WHAT IS REQUIRED:
Every entry is to be restated exactly; pictures are not part of the copy.

RECORDS TO USE:
_ _ _ _ _

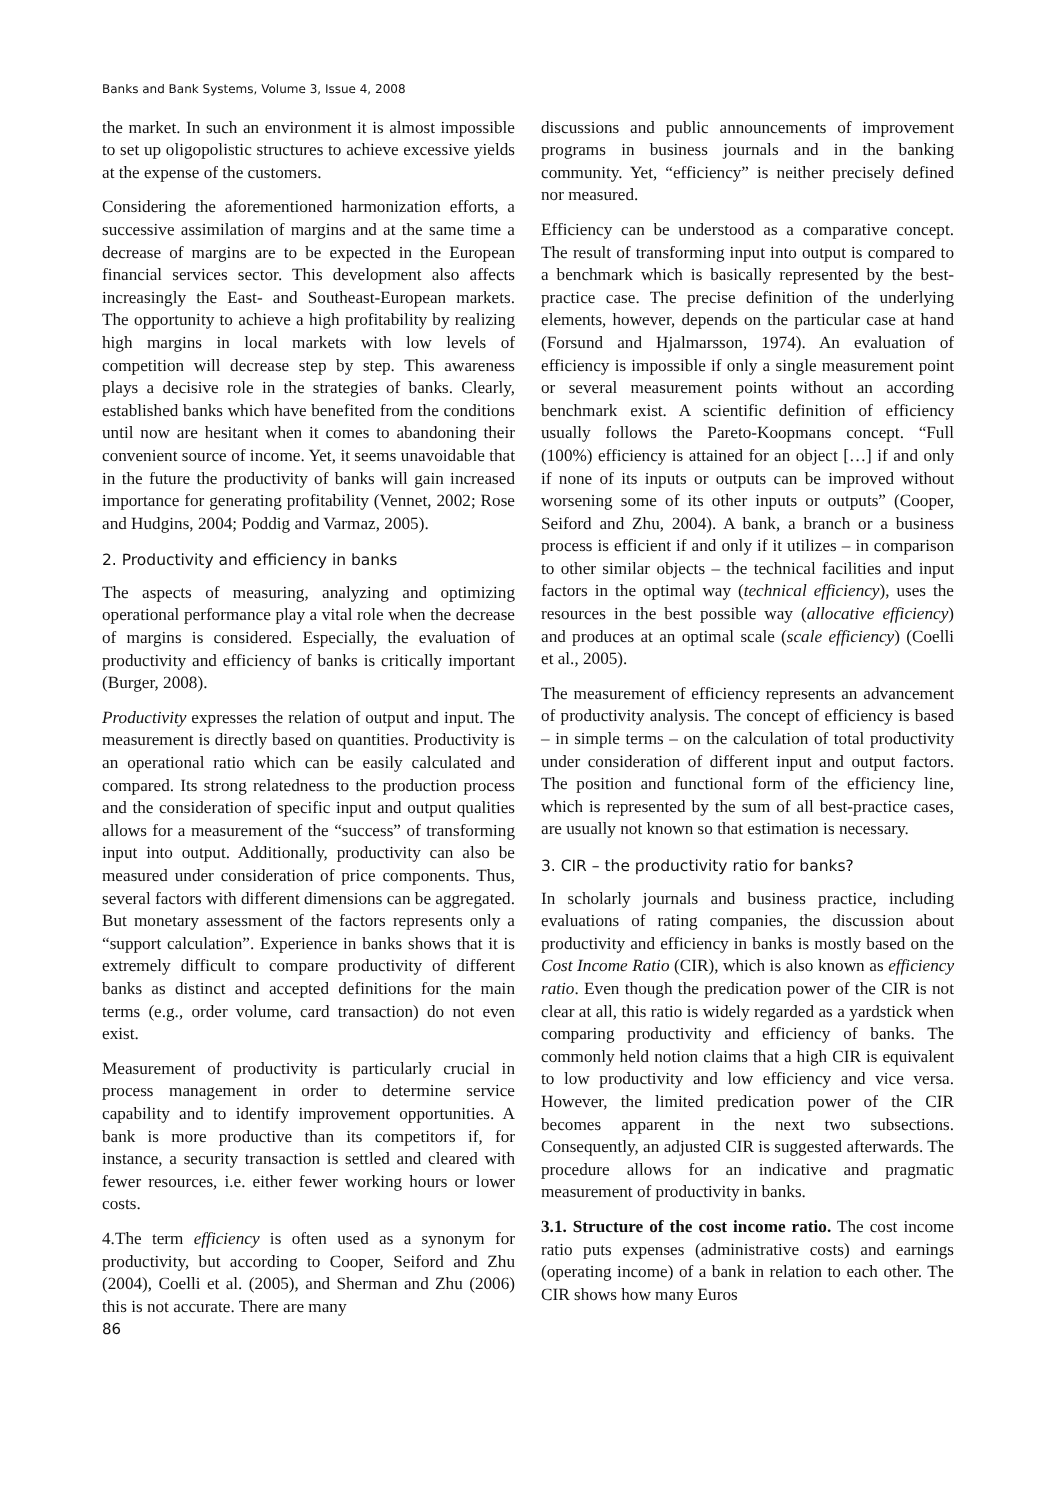Banks and Bank Systems, Volume 3, Issue 4, 2008
the market. In such an environment it is almost impossible to set up oligopolistic structures to achieve excessive yields at the expense of the customers.
Considering the aforementioned harmonization efforts, a successive assimilation of margins and at the same time a decrease of margins are to be expected in the European financial services sector. This development also affects increasingly the East- and Southeast-European markets. The opportunity to achieve a high profitability by realizing high margins in local markets with low levels of competition will decrease step by step. This awareness plays a decisive role in the strategies of banks. Clearly, established banks which have benefited from the conditions until now are hesitant when it comes to abandoning their convenient source of income. Yet, it seems unavoidable that in the future the productivity of banks will gain increased importance for generating profitability (Vennet, 2002; Rose and Hudgins, 2004; Poddig and Varmaz, 2005).
2. Productivity and efficiency in banks
The aspects of measuring, analyzing and optimizing operational performance play a vital role when the decrease of margins is considered. Especially, the evaluation of productivity and efficiency of banks is critically important (Burger, 2008).
Productivity expresses the relation of output and input. The measurement is directly based on quantities. Productivity is an operational ratio which can be easily calculated and compared. Its strong relatedness to the production process and the consideration of specific input and output qualities allows for a measurement of the “success” of transforming input into output. Additionally, productivity can also be measured under consideration of price components. Thus, several factors with different dimensions can be aggregated. But monetary assessment of the factors represents only a “support calculation”. Experience in banks shows that it is extremely difficult to compare productivity of different banks as distinct and accepted definitions for the main terms (e.g., order volume, card transaction) do not even exist.
Measurement of productivity is particularly crucial in process management in order to determine service capability and to identify improvement opportunities. A bank is more productive than its competitors if, for instance, a security transaction is settled and cleared with fewer resources, i.e. either fewer working hours or lower costs.
4.The term efficiency is often used as a synonym for productivity, but according to Cooper, Seiford and Zhu (2004), Coelli et al. (2005), and Sherman and Zhu (2006) this is not accurate. There are many
86
discussions and public announcements of improvement programs in business journals and in the banking community. Yet, “efficiency” is neither precisely defined nor measured.
Efficiency can be understood as a comparative concept. The result of transforming input into output is compared to a benchmark which is basically represented by the best-practice case. The precise definition of the underlying elements, however, depends on the particular case at hand (Forsund and Hjalmarsson, 1974). An evaluation of efficiency is impossible if only a single measurement point or several measurement points without an according benchmark exist. A scientific definition of efficiency usually follows the Pareto-Koopmans concept. “Full (100%) efficiency is attained for an object […] if and only if none of its inputs or outputs can be improved without worsening some of its other inputs or outputs” (Cooper, Seiford and Zhu, 2004). A bank, a branch or a business process is efficient if and only if it utilizes – in comparison to other similar objects – the technical facilities and input factors in the optimal way (technical efficiency), uses the resources in the best possible way (allocative efficiency) and produces at an optimal scale (scale efficiency) (Coelli et al., 2005).
The measurement of efficiency represents an advancement of productivity analysis. The concept of efficiency is based – in simple terms – on the calculation of total productivity under consideration of different input and output factors. The position and functional form of the efficiency line, which is represented by the sum of all best-practice cases, are usually not known so that estimation is necessary.
3. CIR – the productivity ratio for banks?
In scholarly journals and business practice, including evaluations of rating companies, the discussion about productivity and efficiency in banks is mostly based on the Cost Income Ratio (CIR), which is also known as efficiency ratio. Even though the predication power of the CIR is not clear at all, this ratio is widely regarded as a yardstick when comparing productivity and efficiency of banks. The commonly held notion claims that a high CIR is equivalent to low productivity and low efficiency and vice versa. However, the limited predication power of the CIR becomes apparent in the next two subsections. Consequently, an adjusted CIR is suggested afterwards. The procedure allows for an indicative and pragmatic measurement of productivity in banks.
3.1. Structure of the cost income ratio. The cost income ratio puts expenses (administrative costs) and earnings (operating income) of a bank in relation to each other. The CIR shows how many Euros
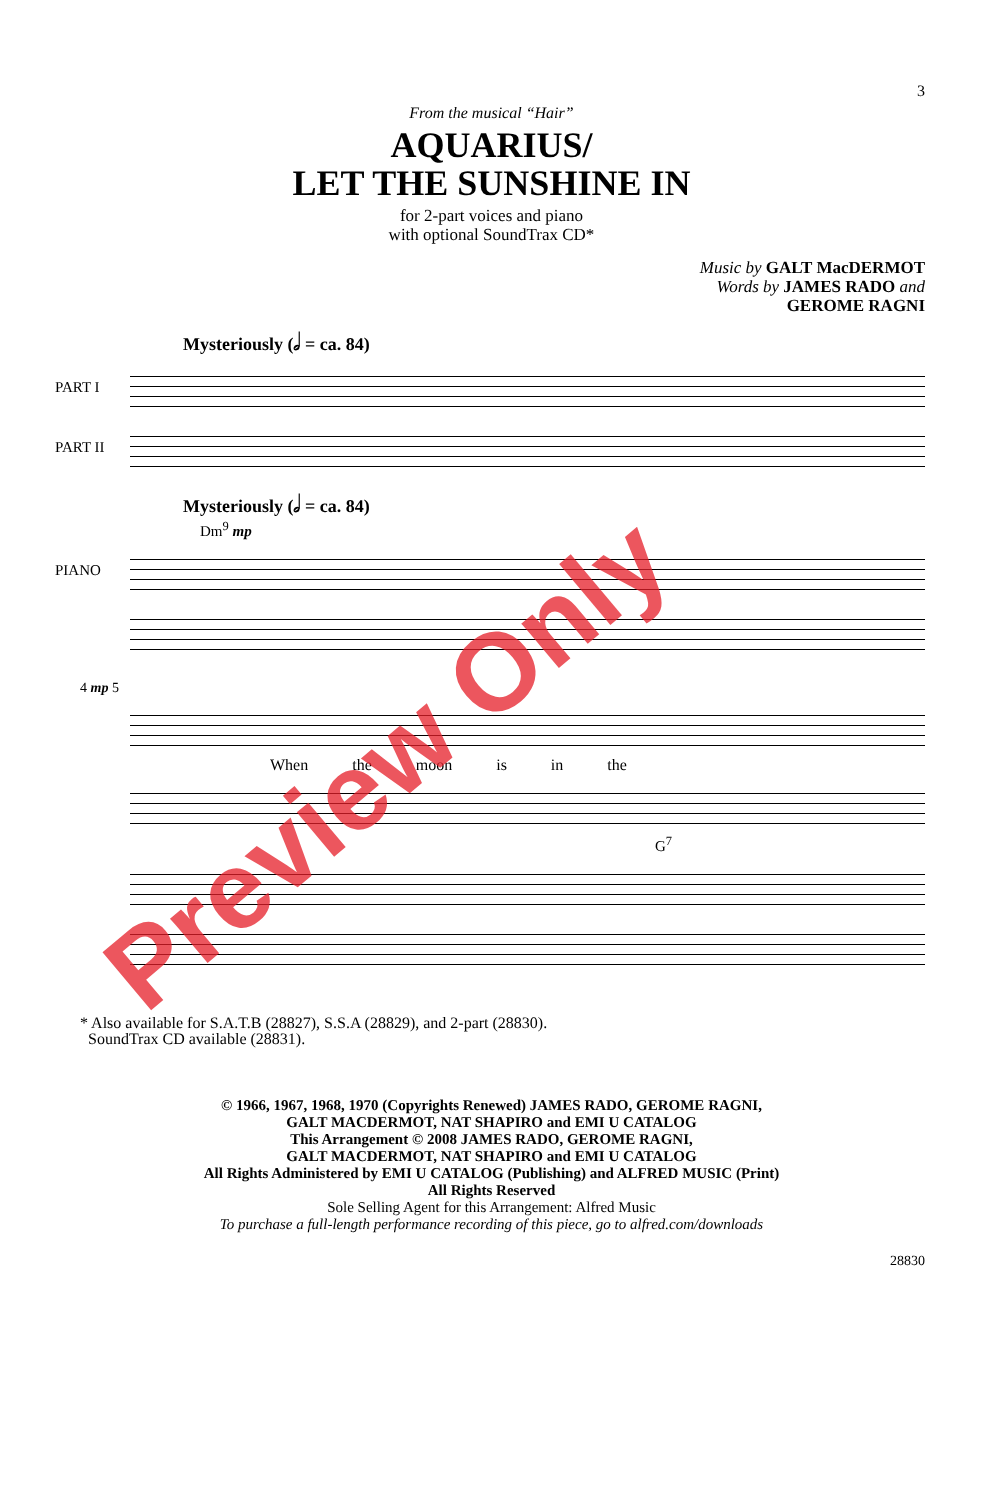3
From the musical “Hair”
AQUARIUS/
LET THE SUNSHINE IN
for 2-part voices and piano
with optional SoundTrax CD*
Music by GALT MacDERMOT
Words by JAMES RADO and
GEROME RAGNI
Mysteriously (𝅗𝅥 = ca. 84)
PART I
PART II
Mysteriously (𝅗𝅥 = ca. 84)
Dm<sup>9</sup> mp
PIANO
4 mp 5
When the moon is in the
G<sup>7</sup>
* Also available for S.A.T.B (28827), S.S.A (28829), and 2-part (28830).
SoundTrax CD available (28831).
© 1966, 1967, 1968, 1970 (Copyrights Renewed) JAMES RADO, GEROME RAGNI,
GALT MACDERMOT, NAT SHAPIRO and EMI U CATALOG
This Arrangement © 2008 JAMES RADO, GEROME RAGNI,
GALT MACDERMOT, NAT SHAPIRO and EMI U CATALOG
All Rights Administered by EMI U CATALOG (Publishing) and ALFRED MUSIC (Print)
All Rights Reserved
Sole Selling Agent for this Arrangement: Alfred Music
To purchase a full-length performance recording of this piece, go to alfred.com/downloads
28830
Preview Only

_ _ _ _ _

EXERCISE ANSWER:
Banks and Bank Systems, Volume 3, Issue 4, 2008
the market. In such an environment it is almost impossible to set up oligopolistic structures to achieve excessive yields at the expense of the customers.
Considering the aforementioned harmonization efforts, a successive assimilation of margins and at the same time a decrease of margins are to be expected in the European financial services sector. This development also affects increasingly the East- and Southeast-European markets. The opportunity to achieve a high profitability by realizing high margins in local markets with low levels of competition will decrease step by step. This awareness plays a decisive role in the strategies of banks. Clearly, established banks which have benefited from the conditions until now are hesitant when it comes to abandoning their convenient source of income. Yet, it seems unavoidable that in the future the productivity of banks will gain increased importance for generating profitability (Vennet, 2002; Rose and Hudgins, 2004; Poddig and Varmaz, 2005).
2. Productivity and efficiency in banks
The aspects of measuring, analyzing and optimizing operational performance play a vital role when the decrease of margins is considered. Especially, the evaluation of productivity and efficiency of banks is critically important (Burger, 2008).
Productivity expresses the relation of output and input. The measurement is directly based on quantities. Productivity is an operational ratio which can be easily calculated and compared. Its strong relatedness to the production process and the consideration of specific input and output qualities allows for a measurement of the “success” of transforming input into output. Additionally, productivity can also be measured under consideration of price components. Thus, several factors with different dimensions can be aggregated. But monetary assessment of the factors represents only a “support calculation”. Experience in banks shows that it is extremely difficult to compare productivity of different banks as distinct and accepted definitions for the main terms (e.g., order volume, card transaction) do not even exist.
Measurement of productivity is particularly crucial in process management in order to determine service capability and to identify improvement opportunities. A bank is more productive than its competitors if, for instance, a security transaction is settled and cleared with fewer resources, i.e. either fewer working hours or lower costs.
4.The term efficiency is often used as a synonym for productivity, but according to Cooper, Seiford and Zhu (2004), Coelli et al. (2005), and Sherman and Zhu (2006) this is not accurate. There are many
86
discussions and public announcements of improvement programs in business journals and in the banking community. Yet, “efficiency” is neither precisely defined nor measured.
Efficiency can be understood as a comparative concept. The result of transforming input into output is compared to a benchmark which is basically represented by the best-practice case. The precise definition of the underlying elements, however, depends on the particular case at hand (Forsund and Hjalmarsson, 1974). An evaluation of efficiency is impossible if only a single measurement point or several measurement points without an according benchmark exist. A scientific definition of efficiency usually follows the Pareto-Koopmans concept. “Full (100%) efficiency is attained for an object […] if and only if none of its inputs or outputs can be improved without worsening some of its other inputs or outputs” (Cooper, Seiford and Zhu, 2004). A bank, a branch or a business process is efficient if and only if it utilizes – in comparison to other similar objects – the technical facilities and input factors in the optimal way (technical efficiency), uses the resources in the best possible way (allocative efficiency) and produces at an optimal scale (scale efficiency) (Coelli et al., 2005).
The measurement of efficiency represents an advancement of productivity analysis. The concept of efficiency is based – in simple terms – on the calculation of total productivity under consideration of different input and output factors. The position and functional form of the efficiency line, which is represented by the sum of all best-practice cases, are usually not known so that estimation is necessary.
3. CIR – the productivity ratio for banks?
In scholarly journals and business practice, including evaluations of rating companies, the discussion about productivity and efficiency in banks is mostly based on the Cost Income Ratio (CIR), which is also known as efficiency ratio. Even though the predication power of the CIR is not clear at all, this ratio is widely regarded as a yardstick when comparing productivity and efficiency of banks. The commonly held notion claims that a high CIR is equivalent to low productivity and low efficiency and vice versa. However, the limited predication power of the CIR becomes apparent in the next two subsections. Consequently, an adjusted CIR is suggested afterwards. The procedure allows for an indicative and pragmatic measurement of productivity in banks.
3.1. Structure of the cost income ratio. The cost income ratio puts expenses (administrative costs) and earnings (operating income) of a bank in relation to each other. The CIR shows how many Euros
3
From the musical “Hair”
AQUARIUS/
LET THE SUNSHINE IN
for 2-part voices and piano
with optional SoundTrax CD*
Music by GALT MacDERMOT
Words by JAMES RADO and
GEROME RAGNI
Mysteriously (𝅗𝅥 = ca. 84)
PART I
PART II
Mysteriously (𝅗𝅥 = ca. 84)
Dm<sup>9</sup> mp
PIANO
4 mp 5
When the moon is in the
G<sup>7</sup>
* Also available for S.A.T.B (28827), S.S.A (28829), and 2-part (28830).
SoundTrax CD available (28831).
© 1966, 1967, 1968, 1970 (Copyrights Renewed) JAMES RADO, GEROME RAGNI,
GALT MACDERMOT, NAT SHAPIRO and EMI U CATALOG
This Arrangement © 2008 JAMES RADO, GEROME RAGNI,
GALT MACDERMOT, NAT SHAPIRO and EMI U CATALOG
All Rights Administered by EMI U CATALOG (Publishing) and ALFRED MUSIC (Print)
All Rights Reserved
Sole Selling Agent for this Arrangement: Alfred Music
To purchase a full-length performance recording of this piece, go to alfred.com/downloads
28830
Preview Only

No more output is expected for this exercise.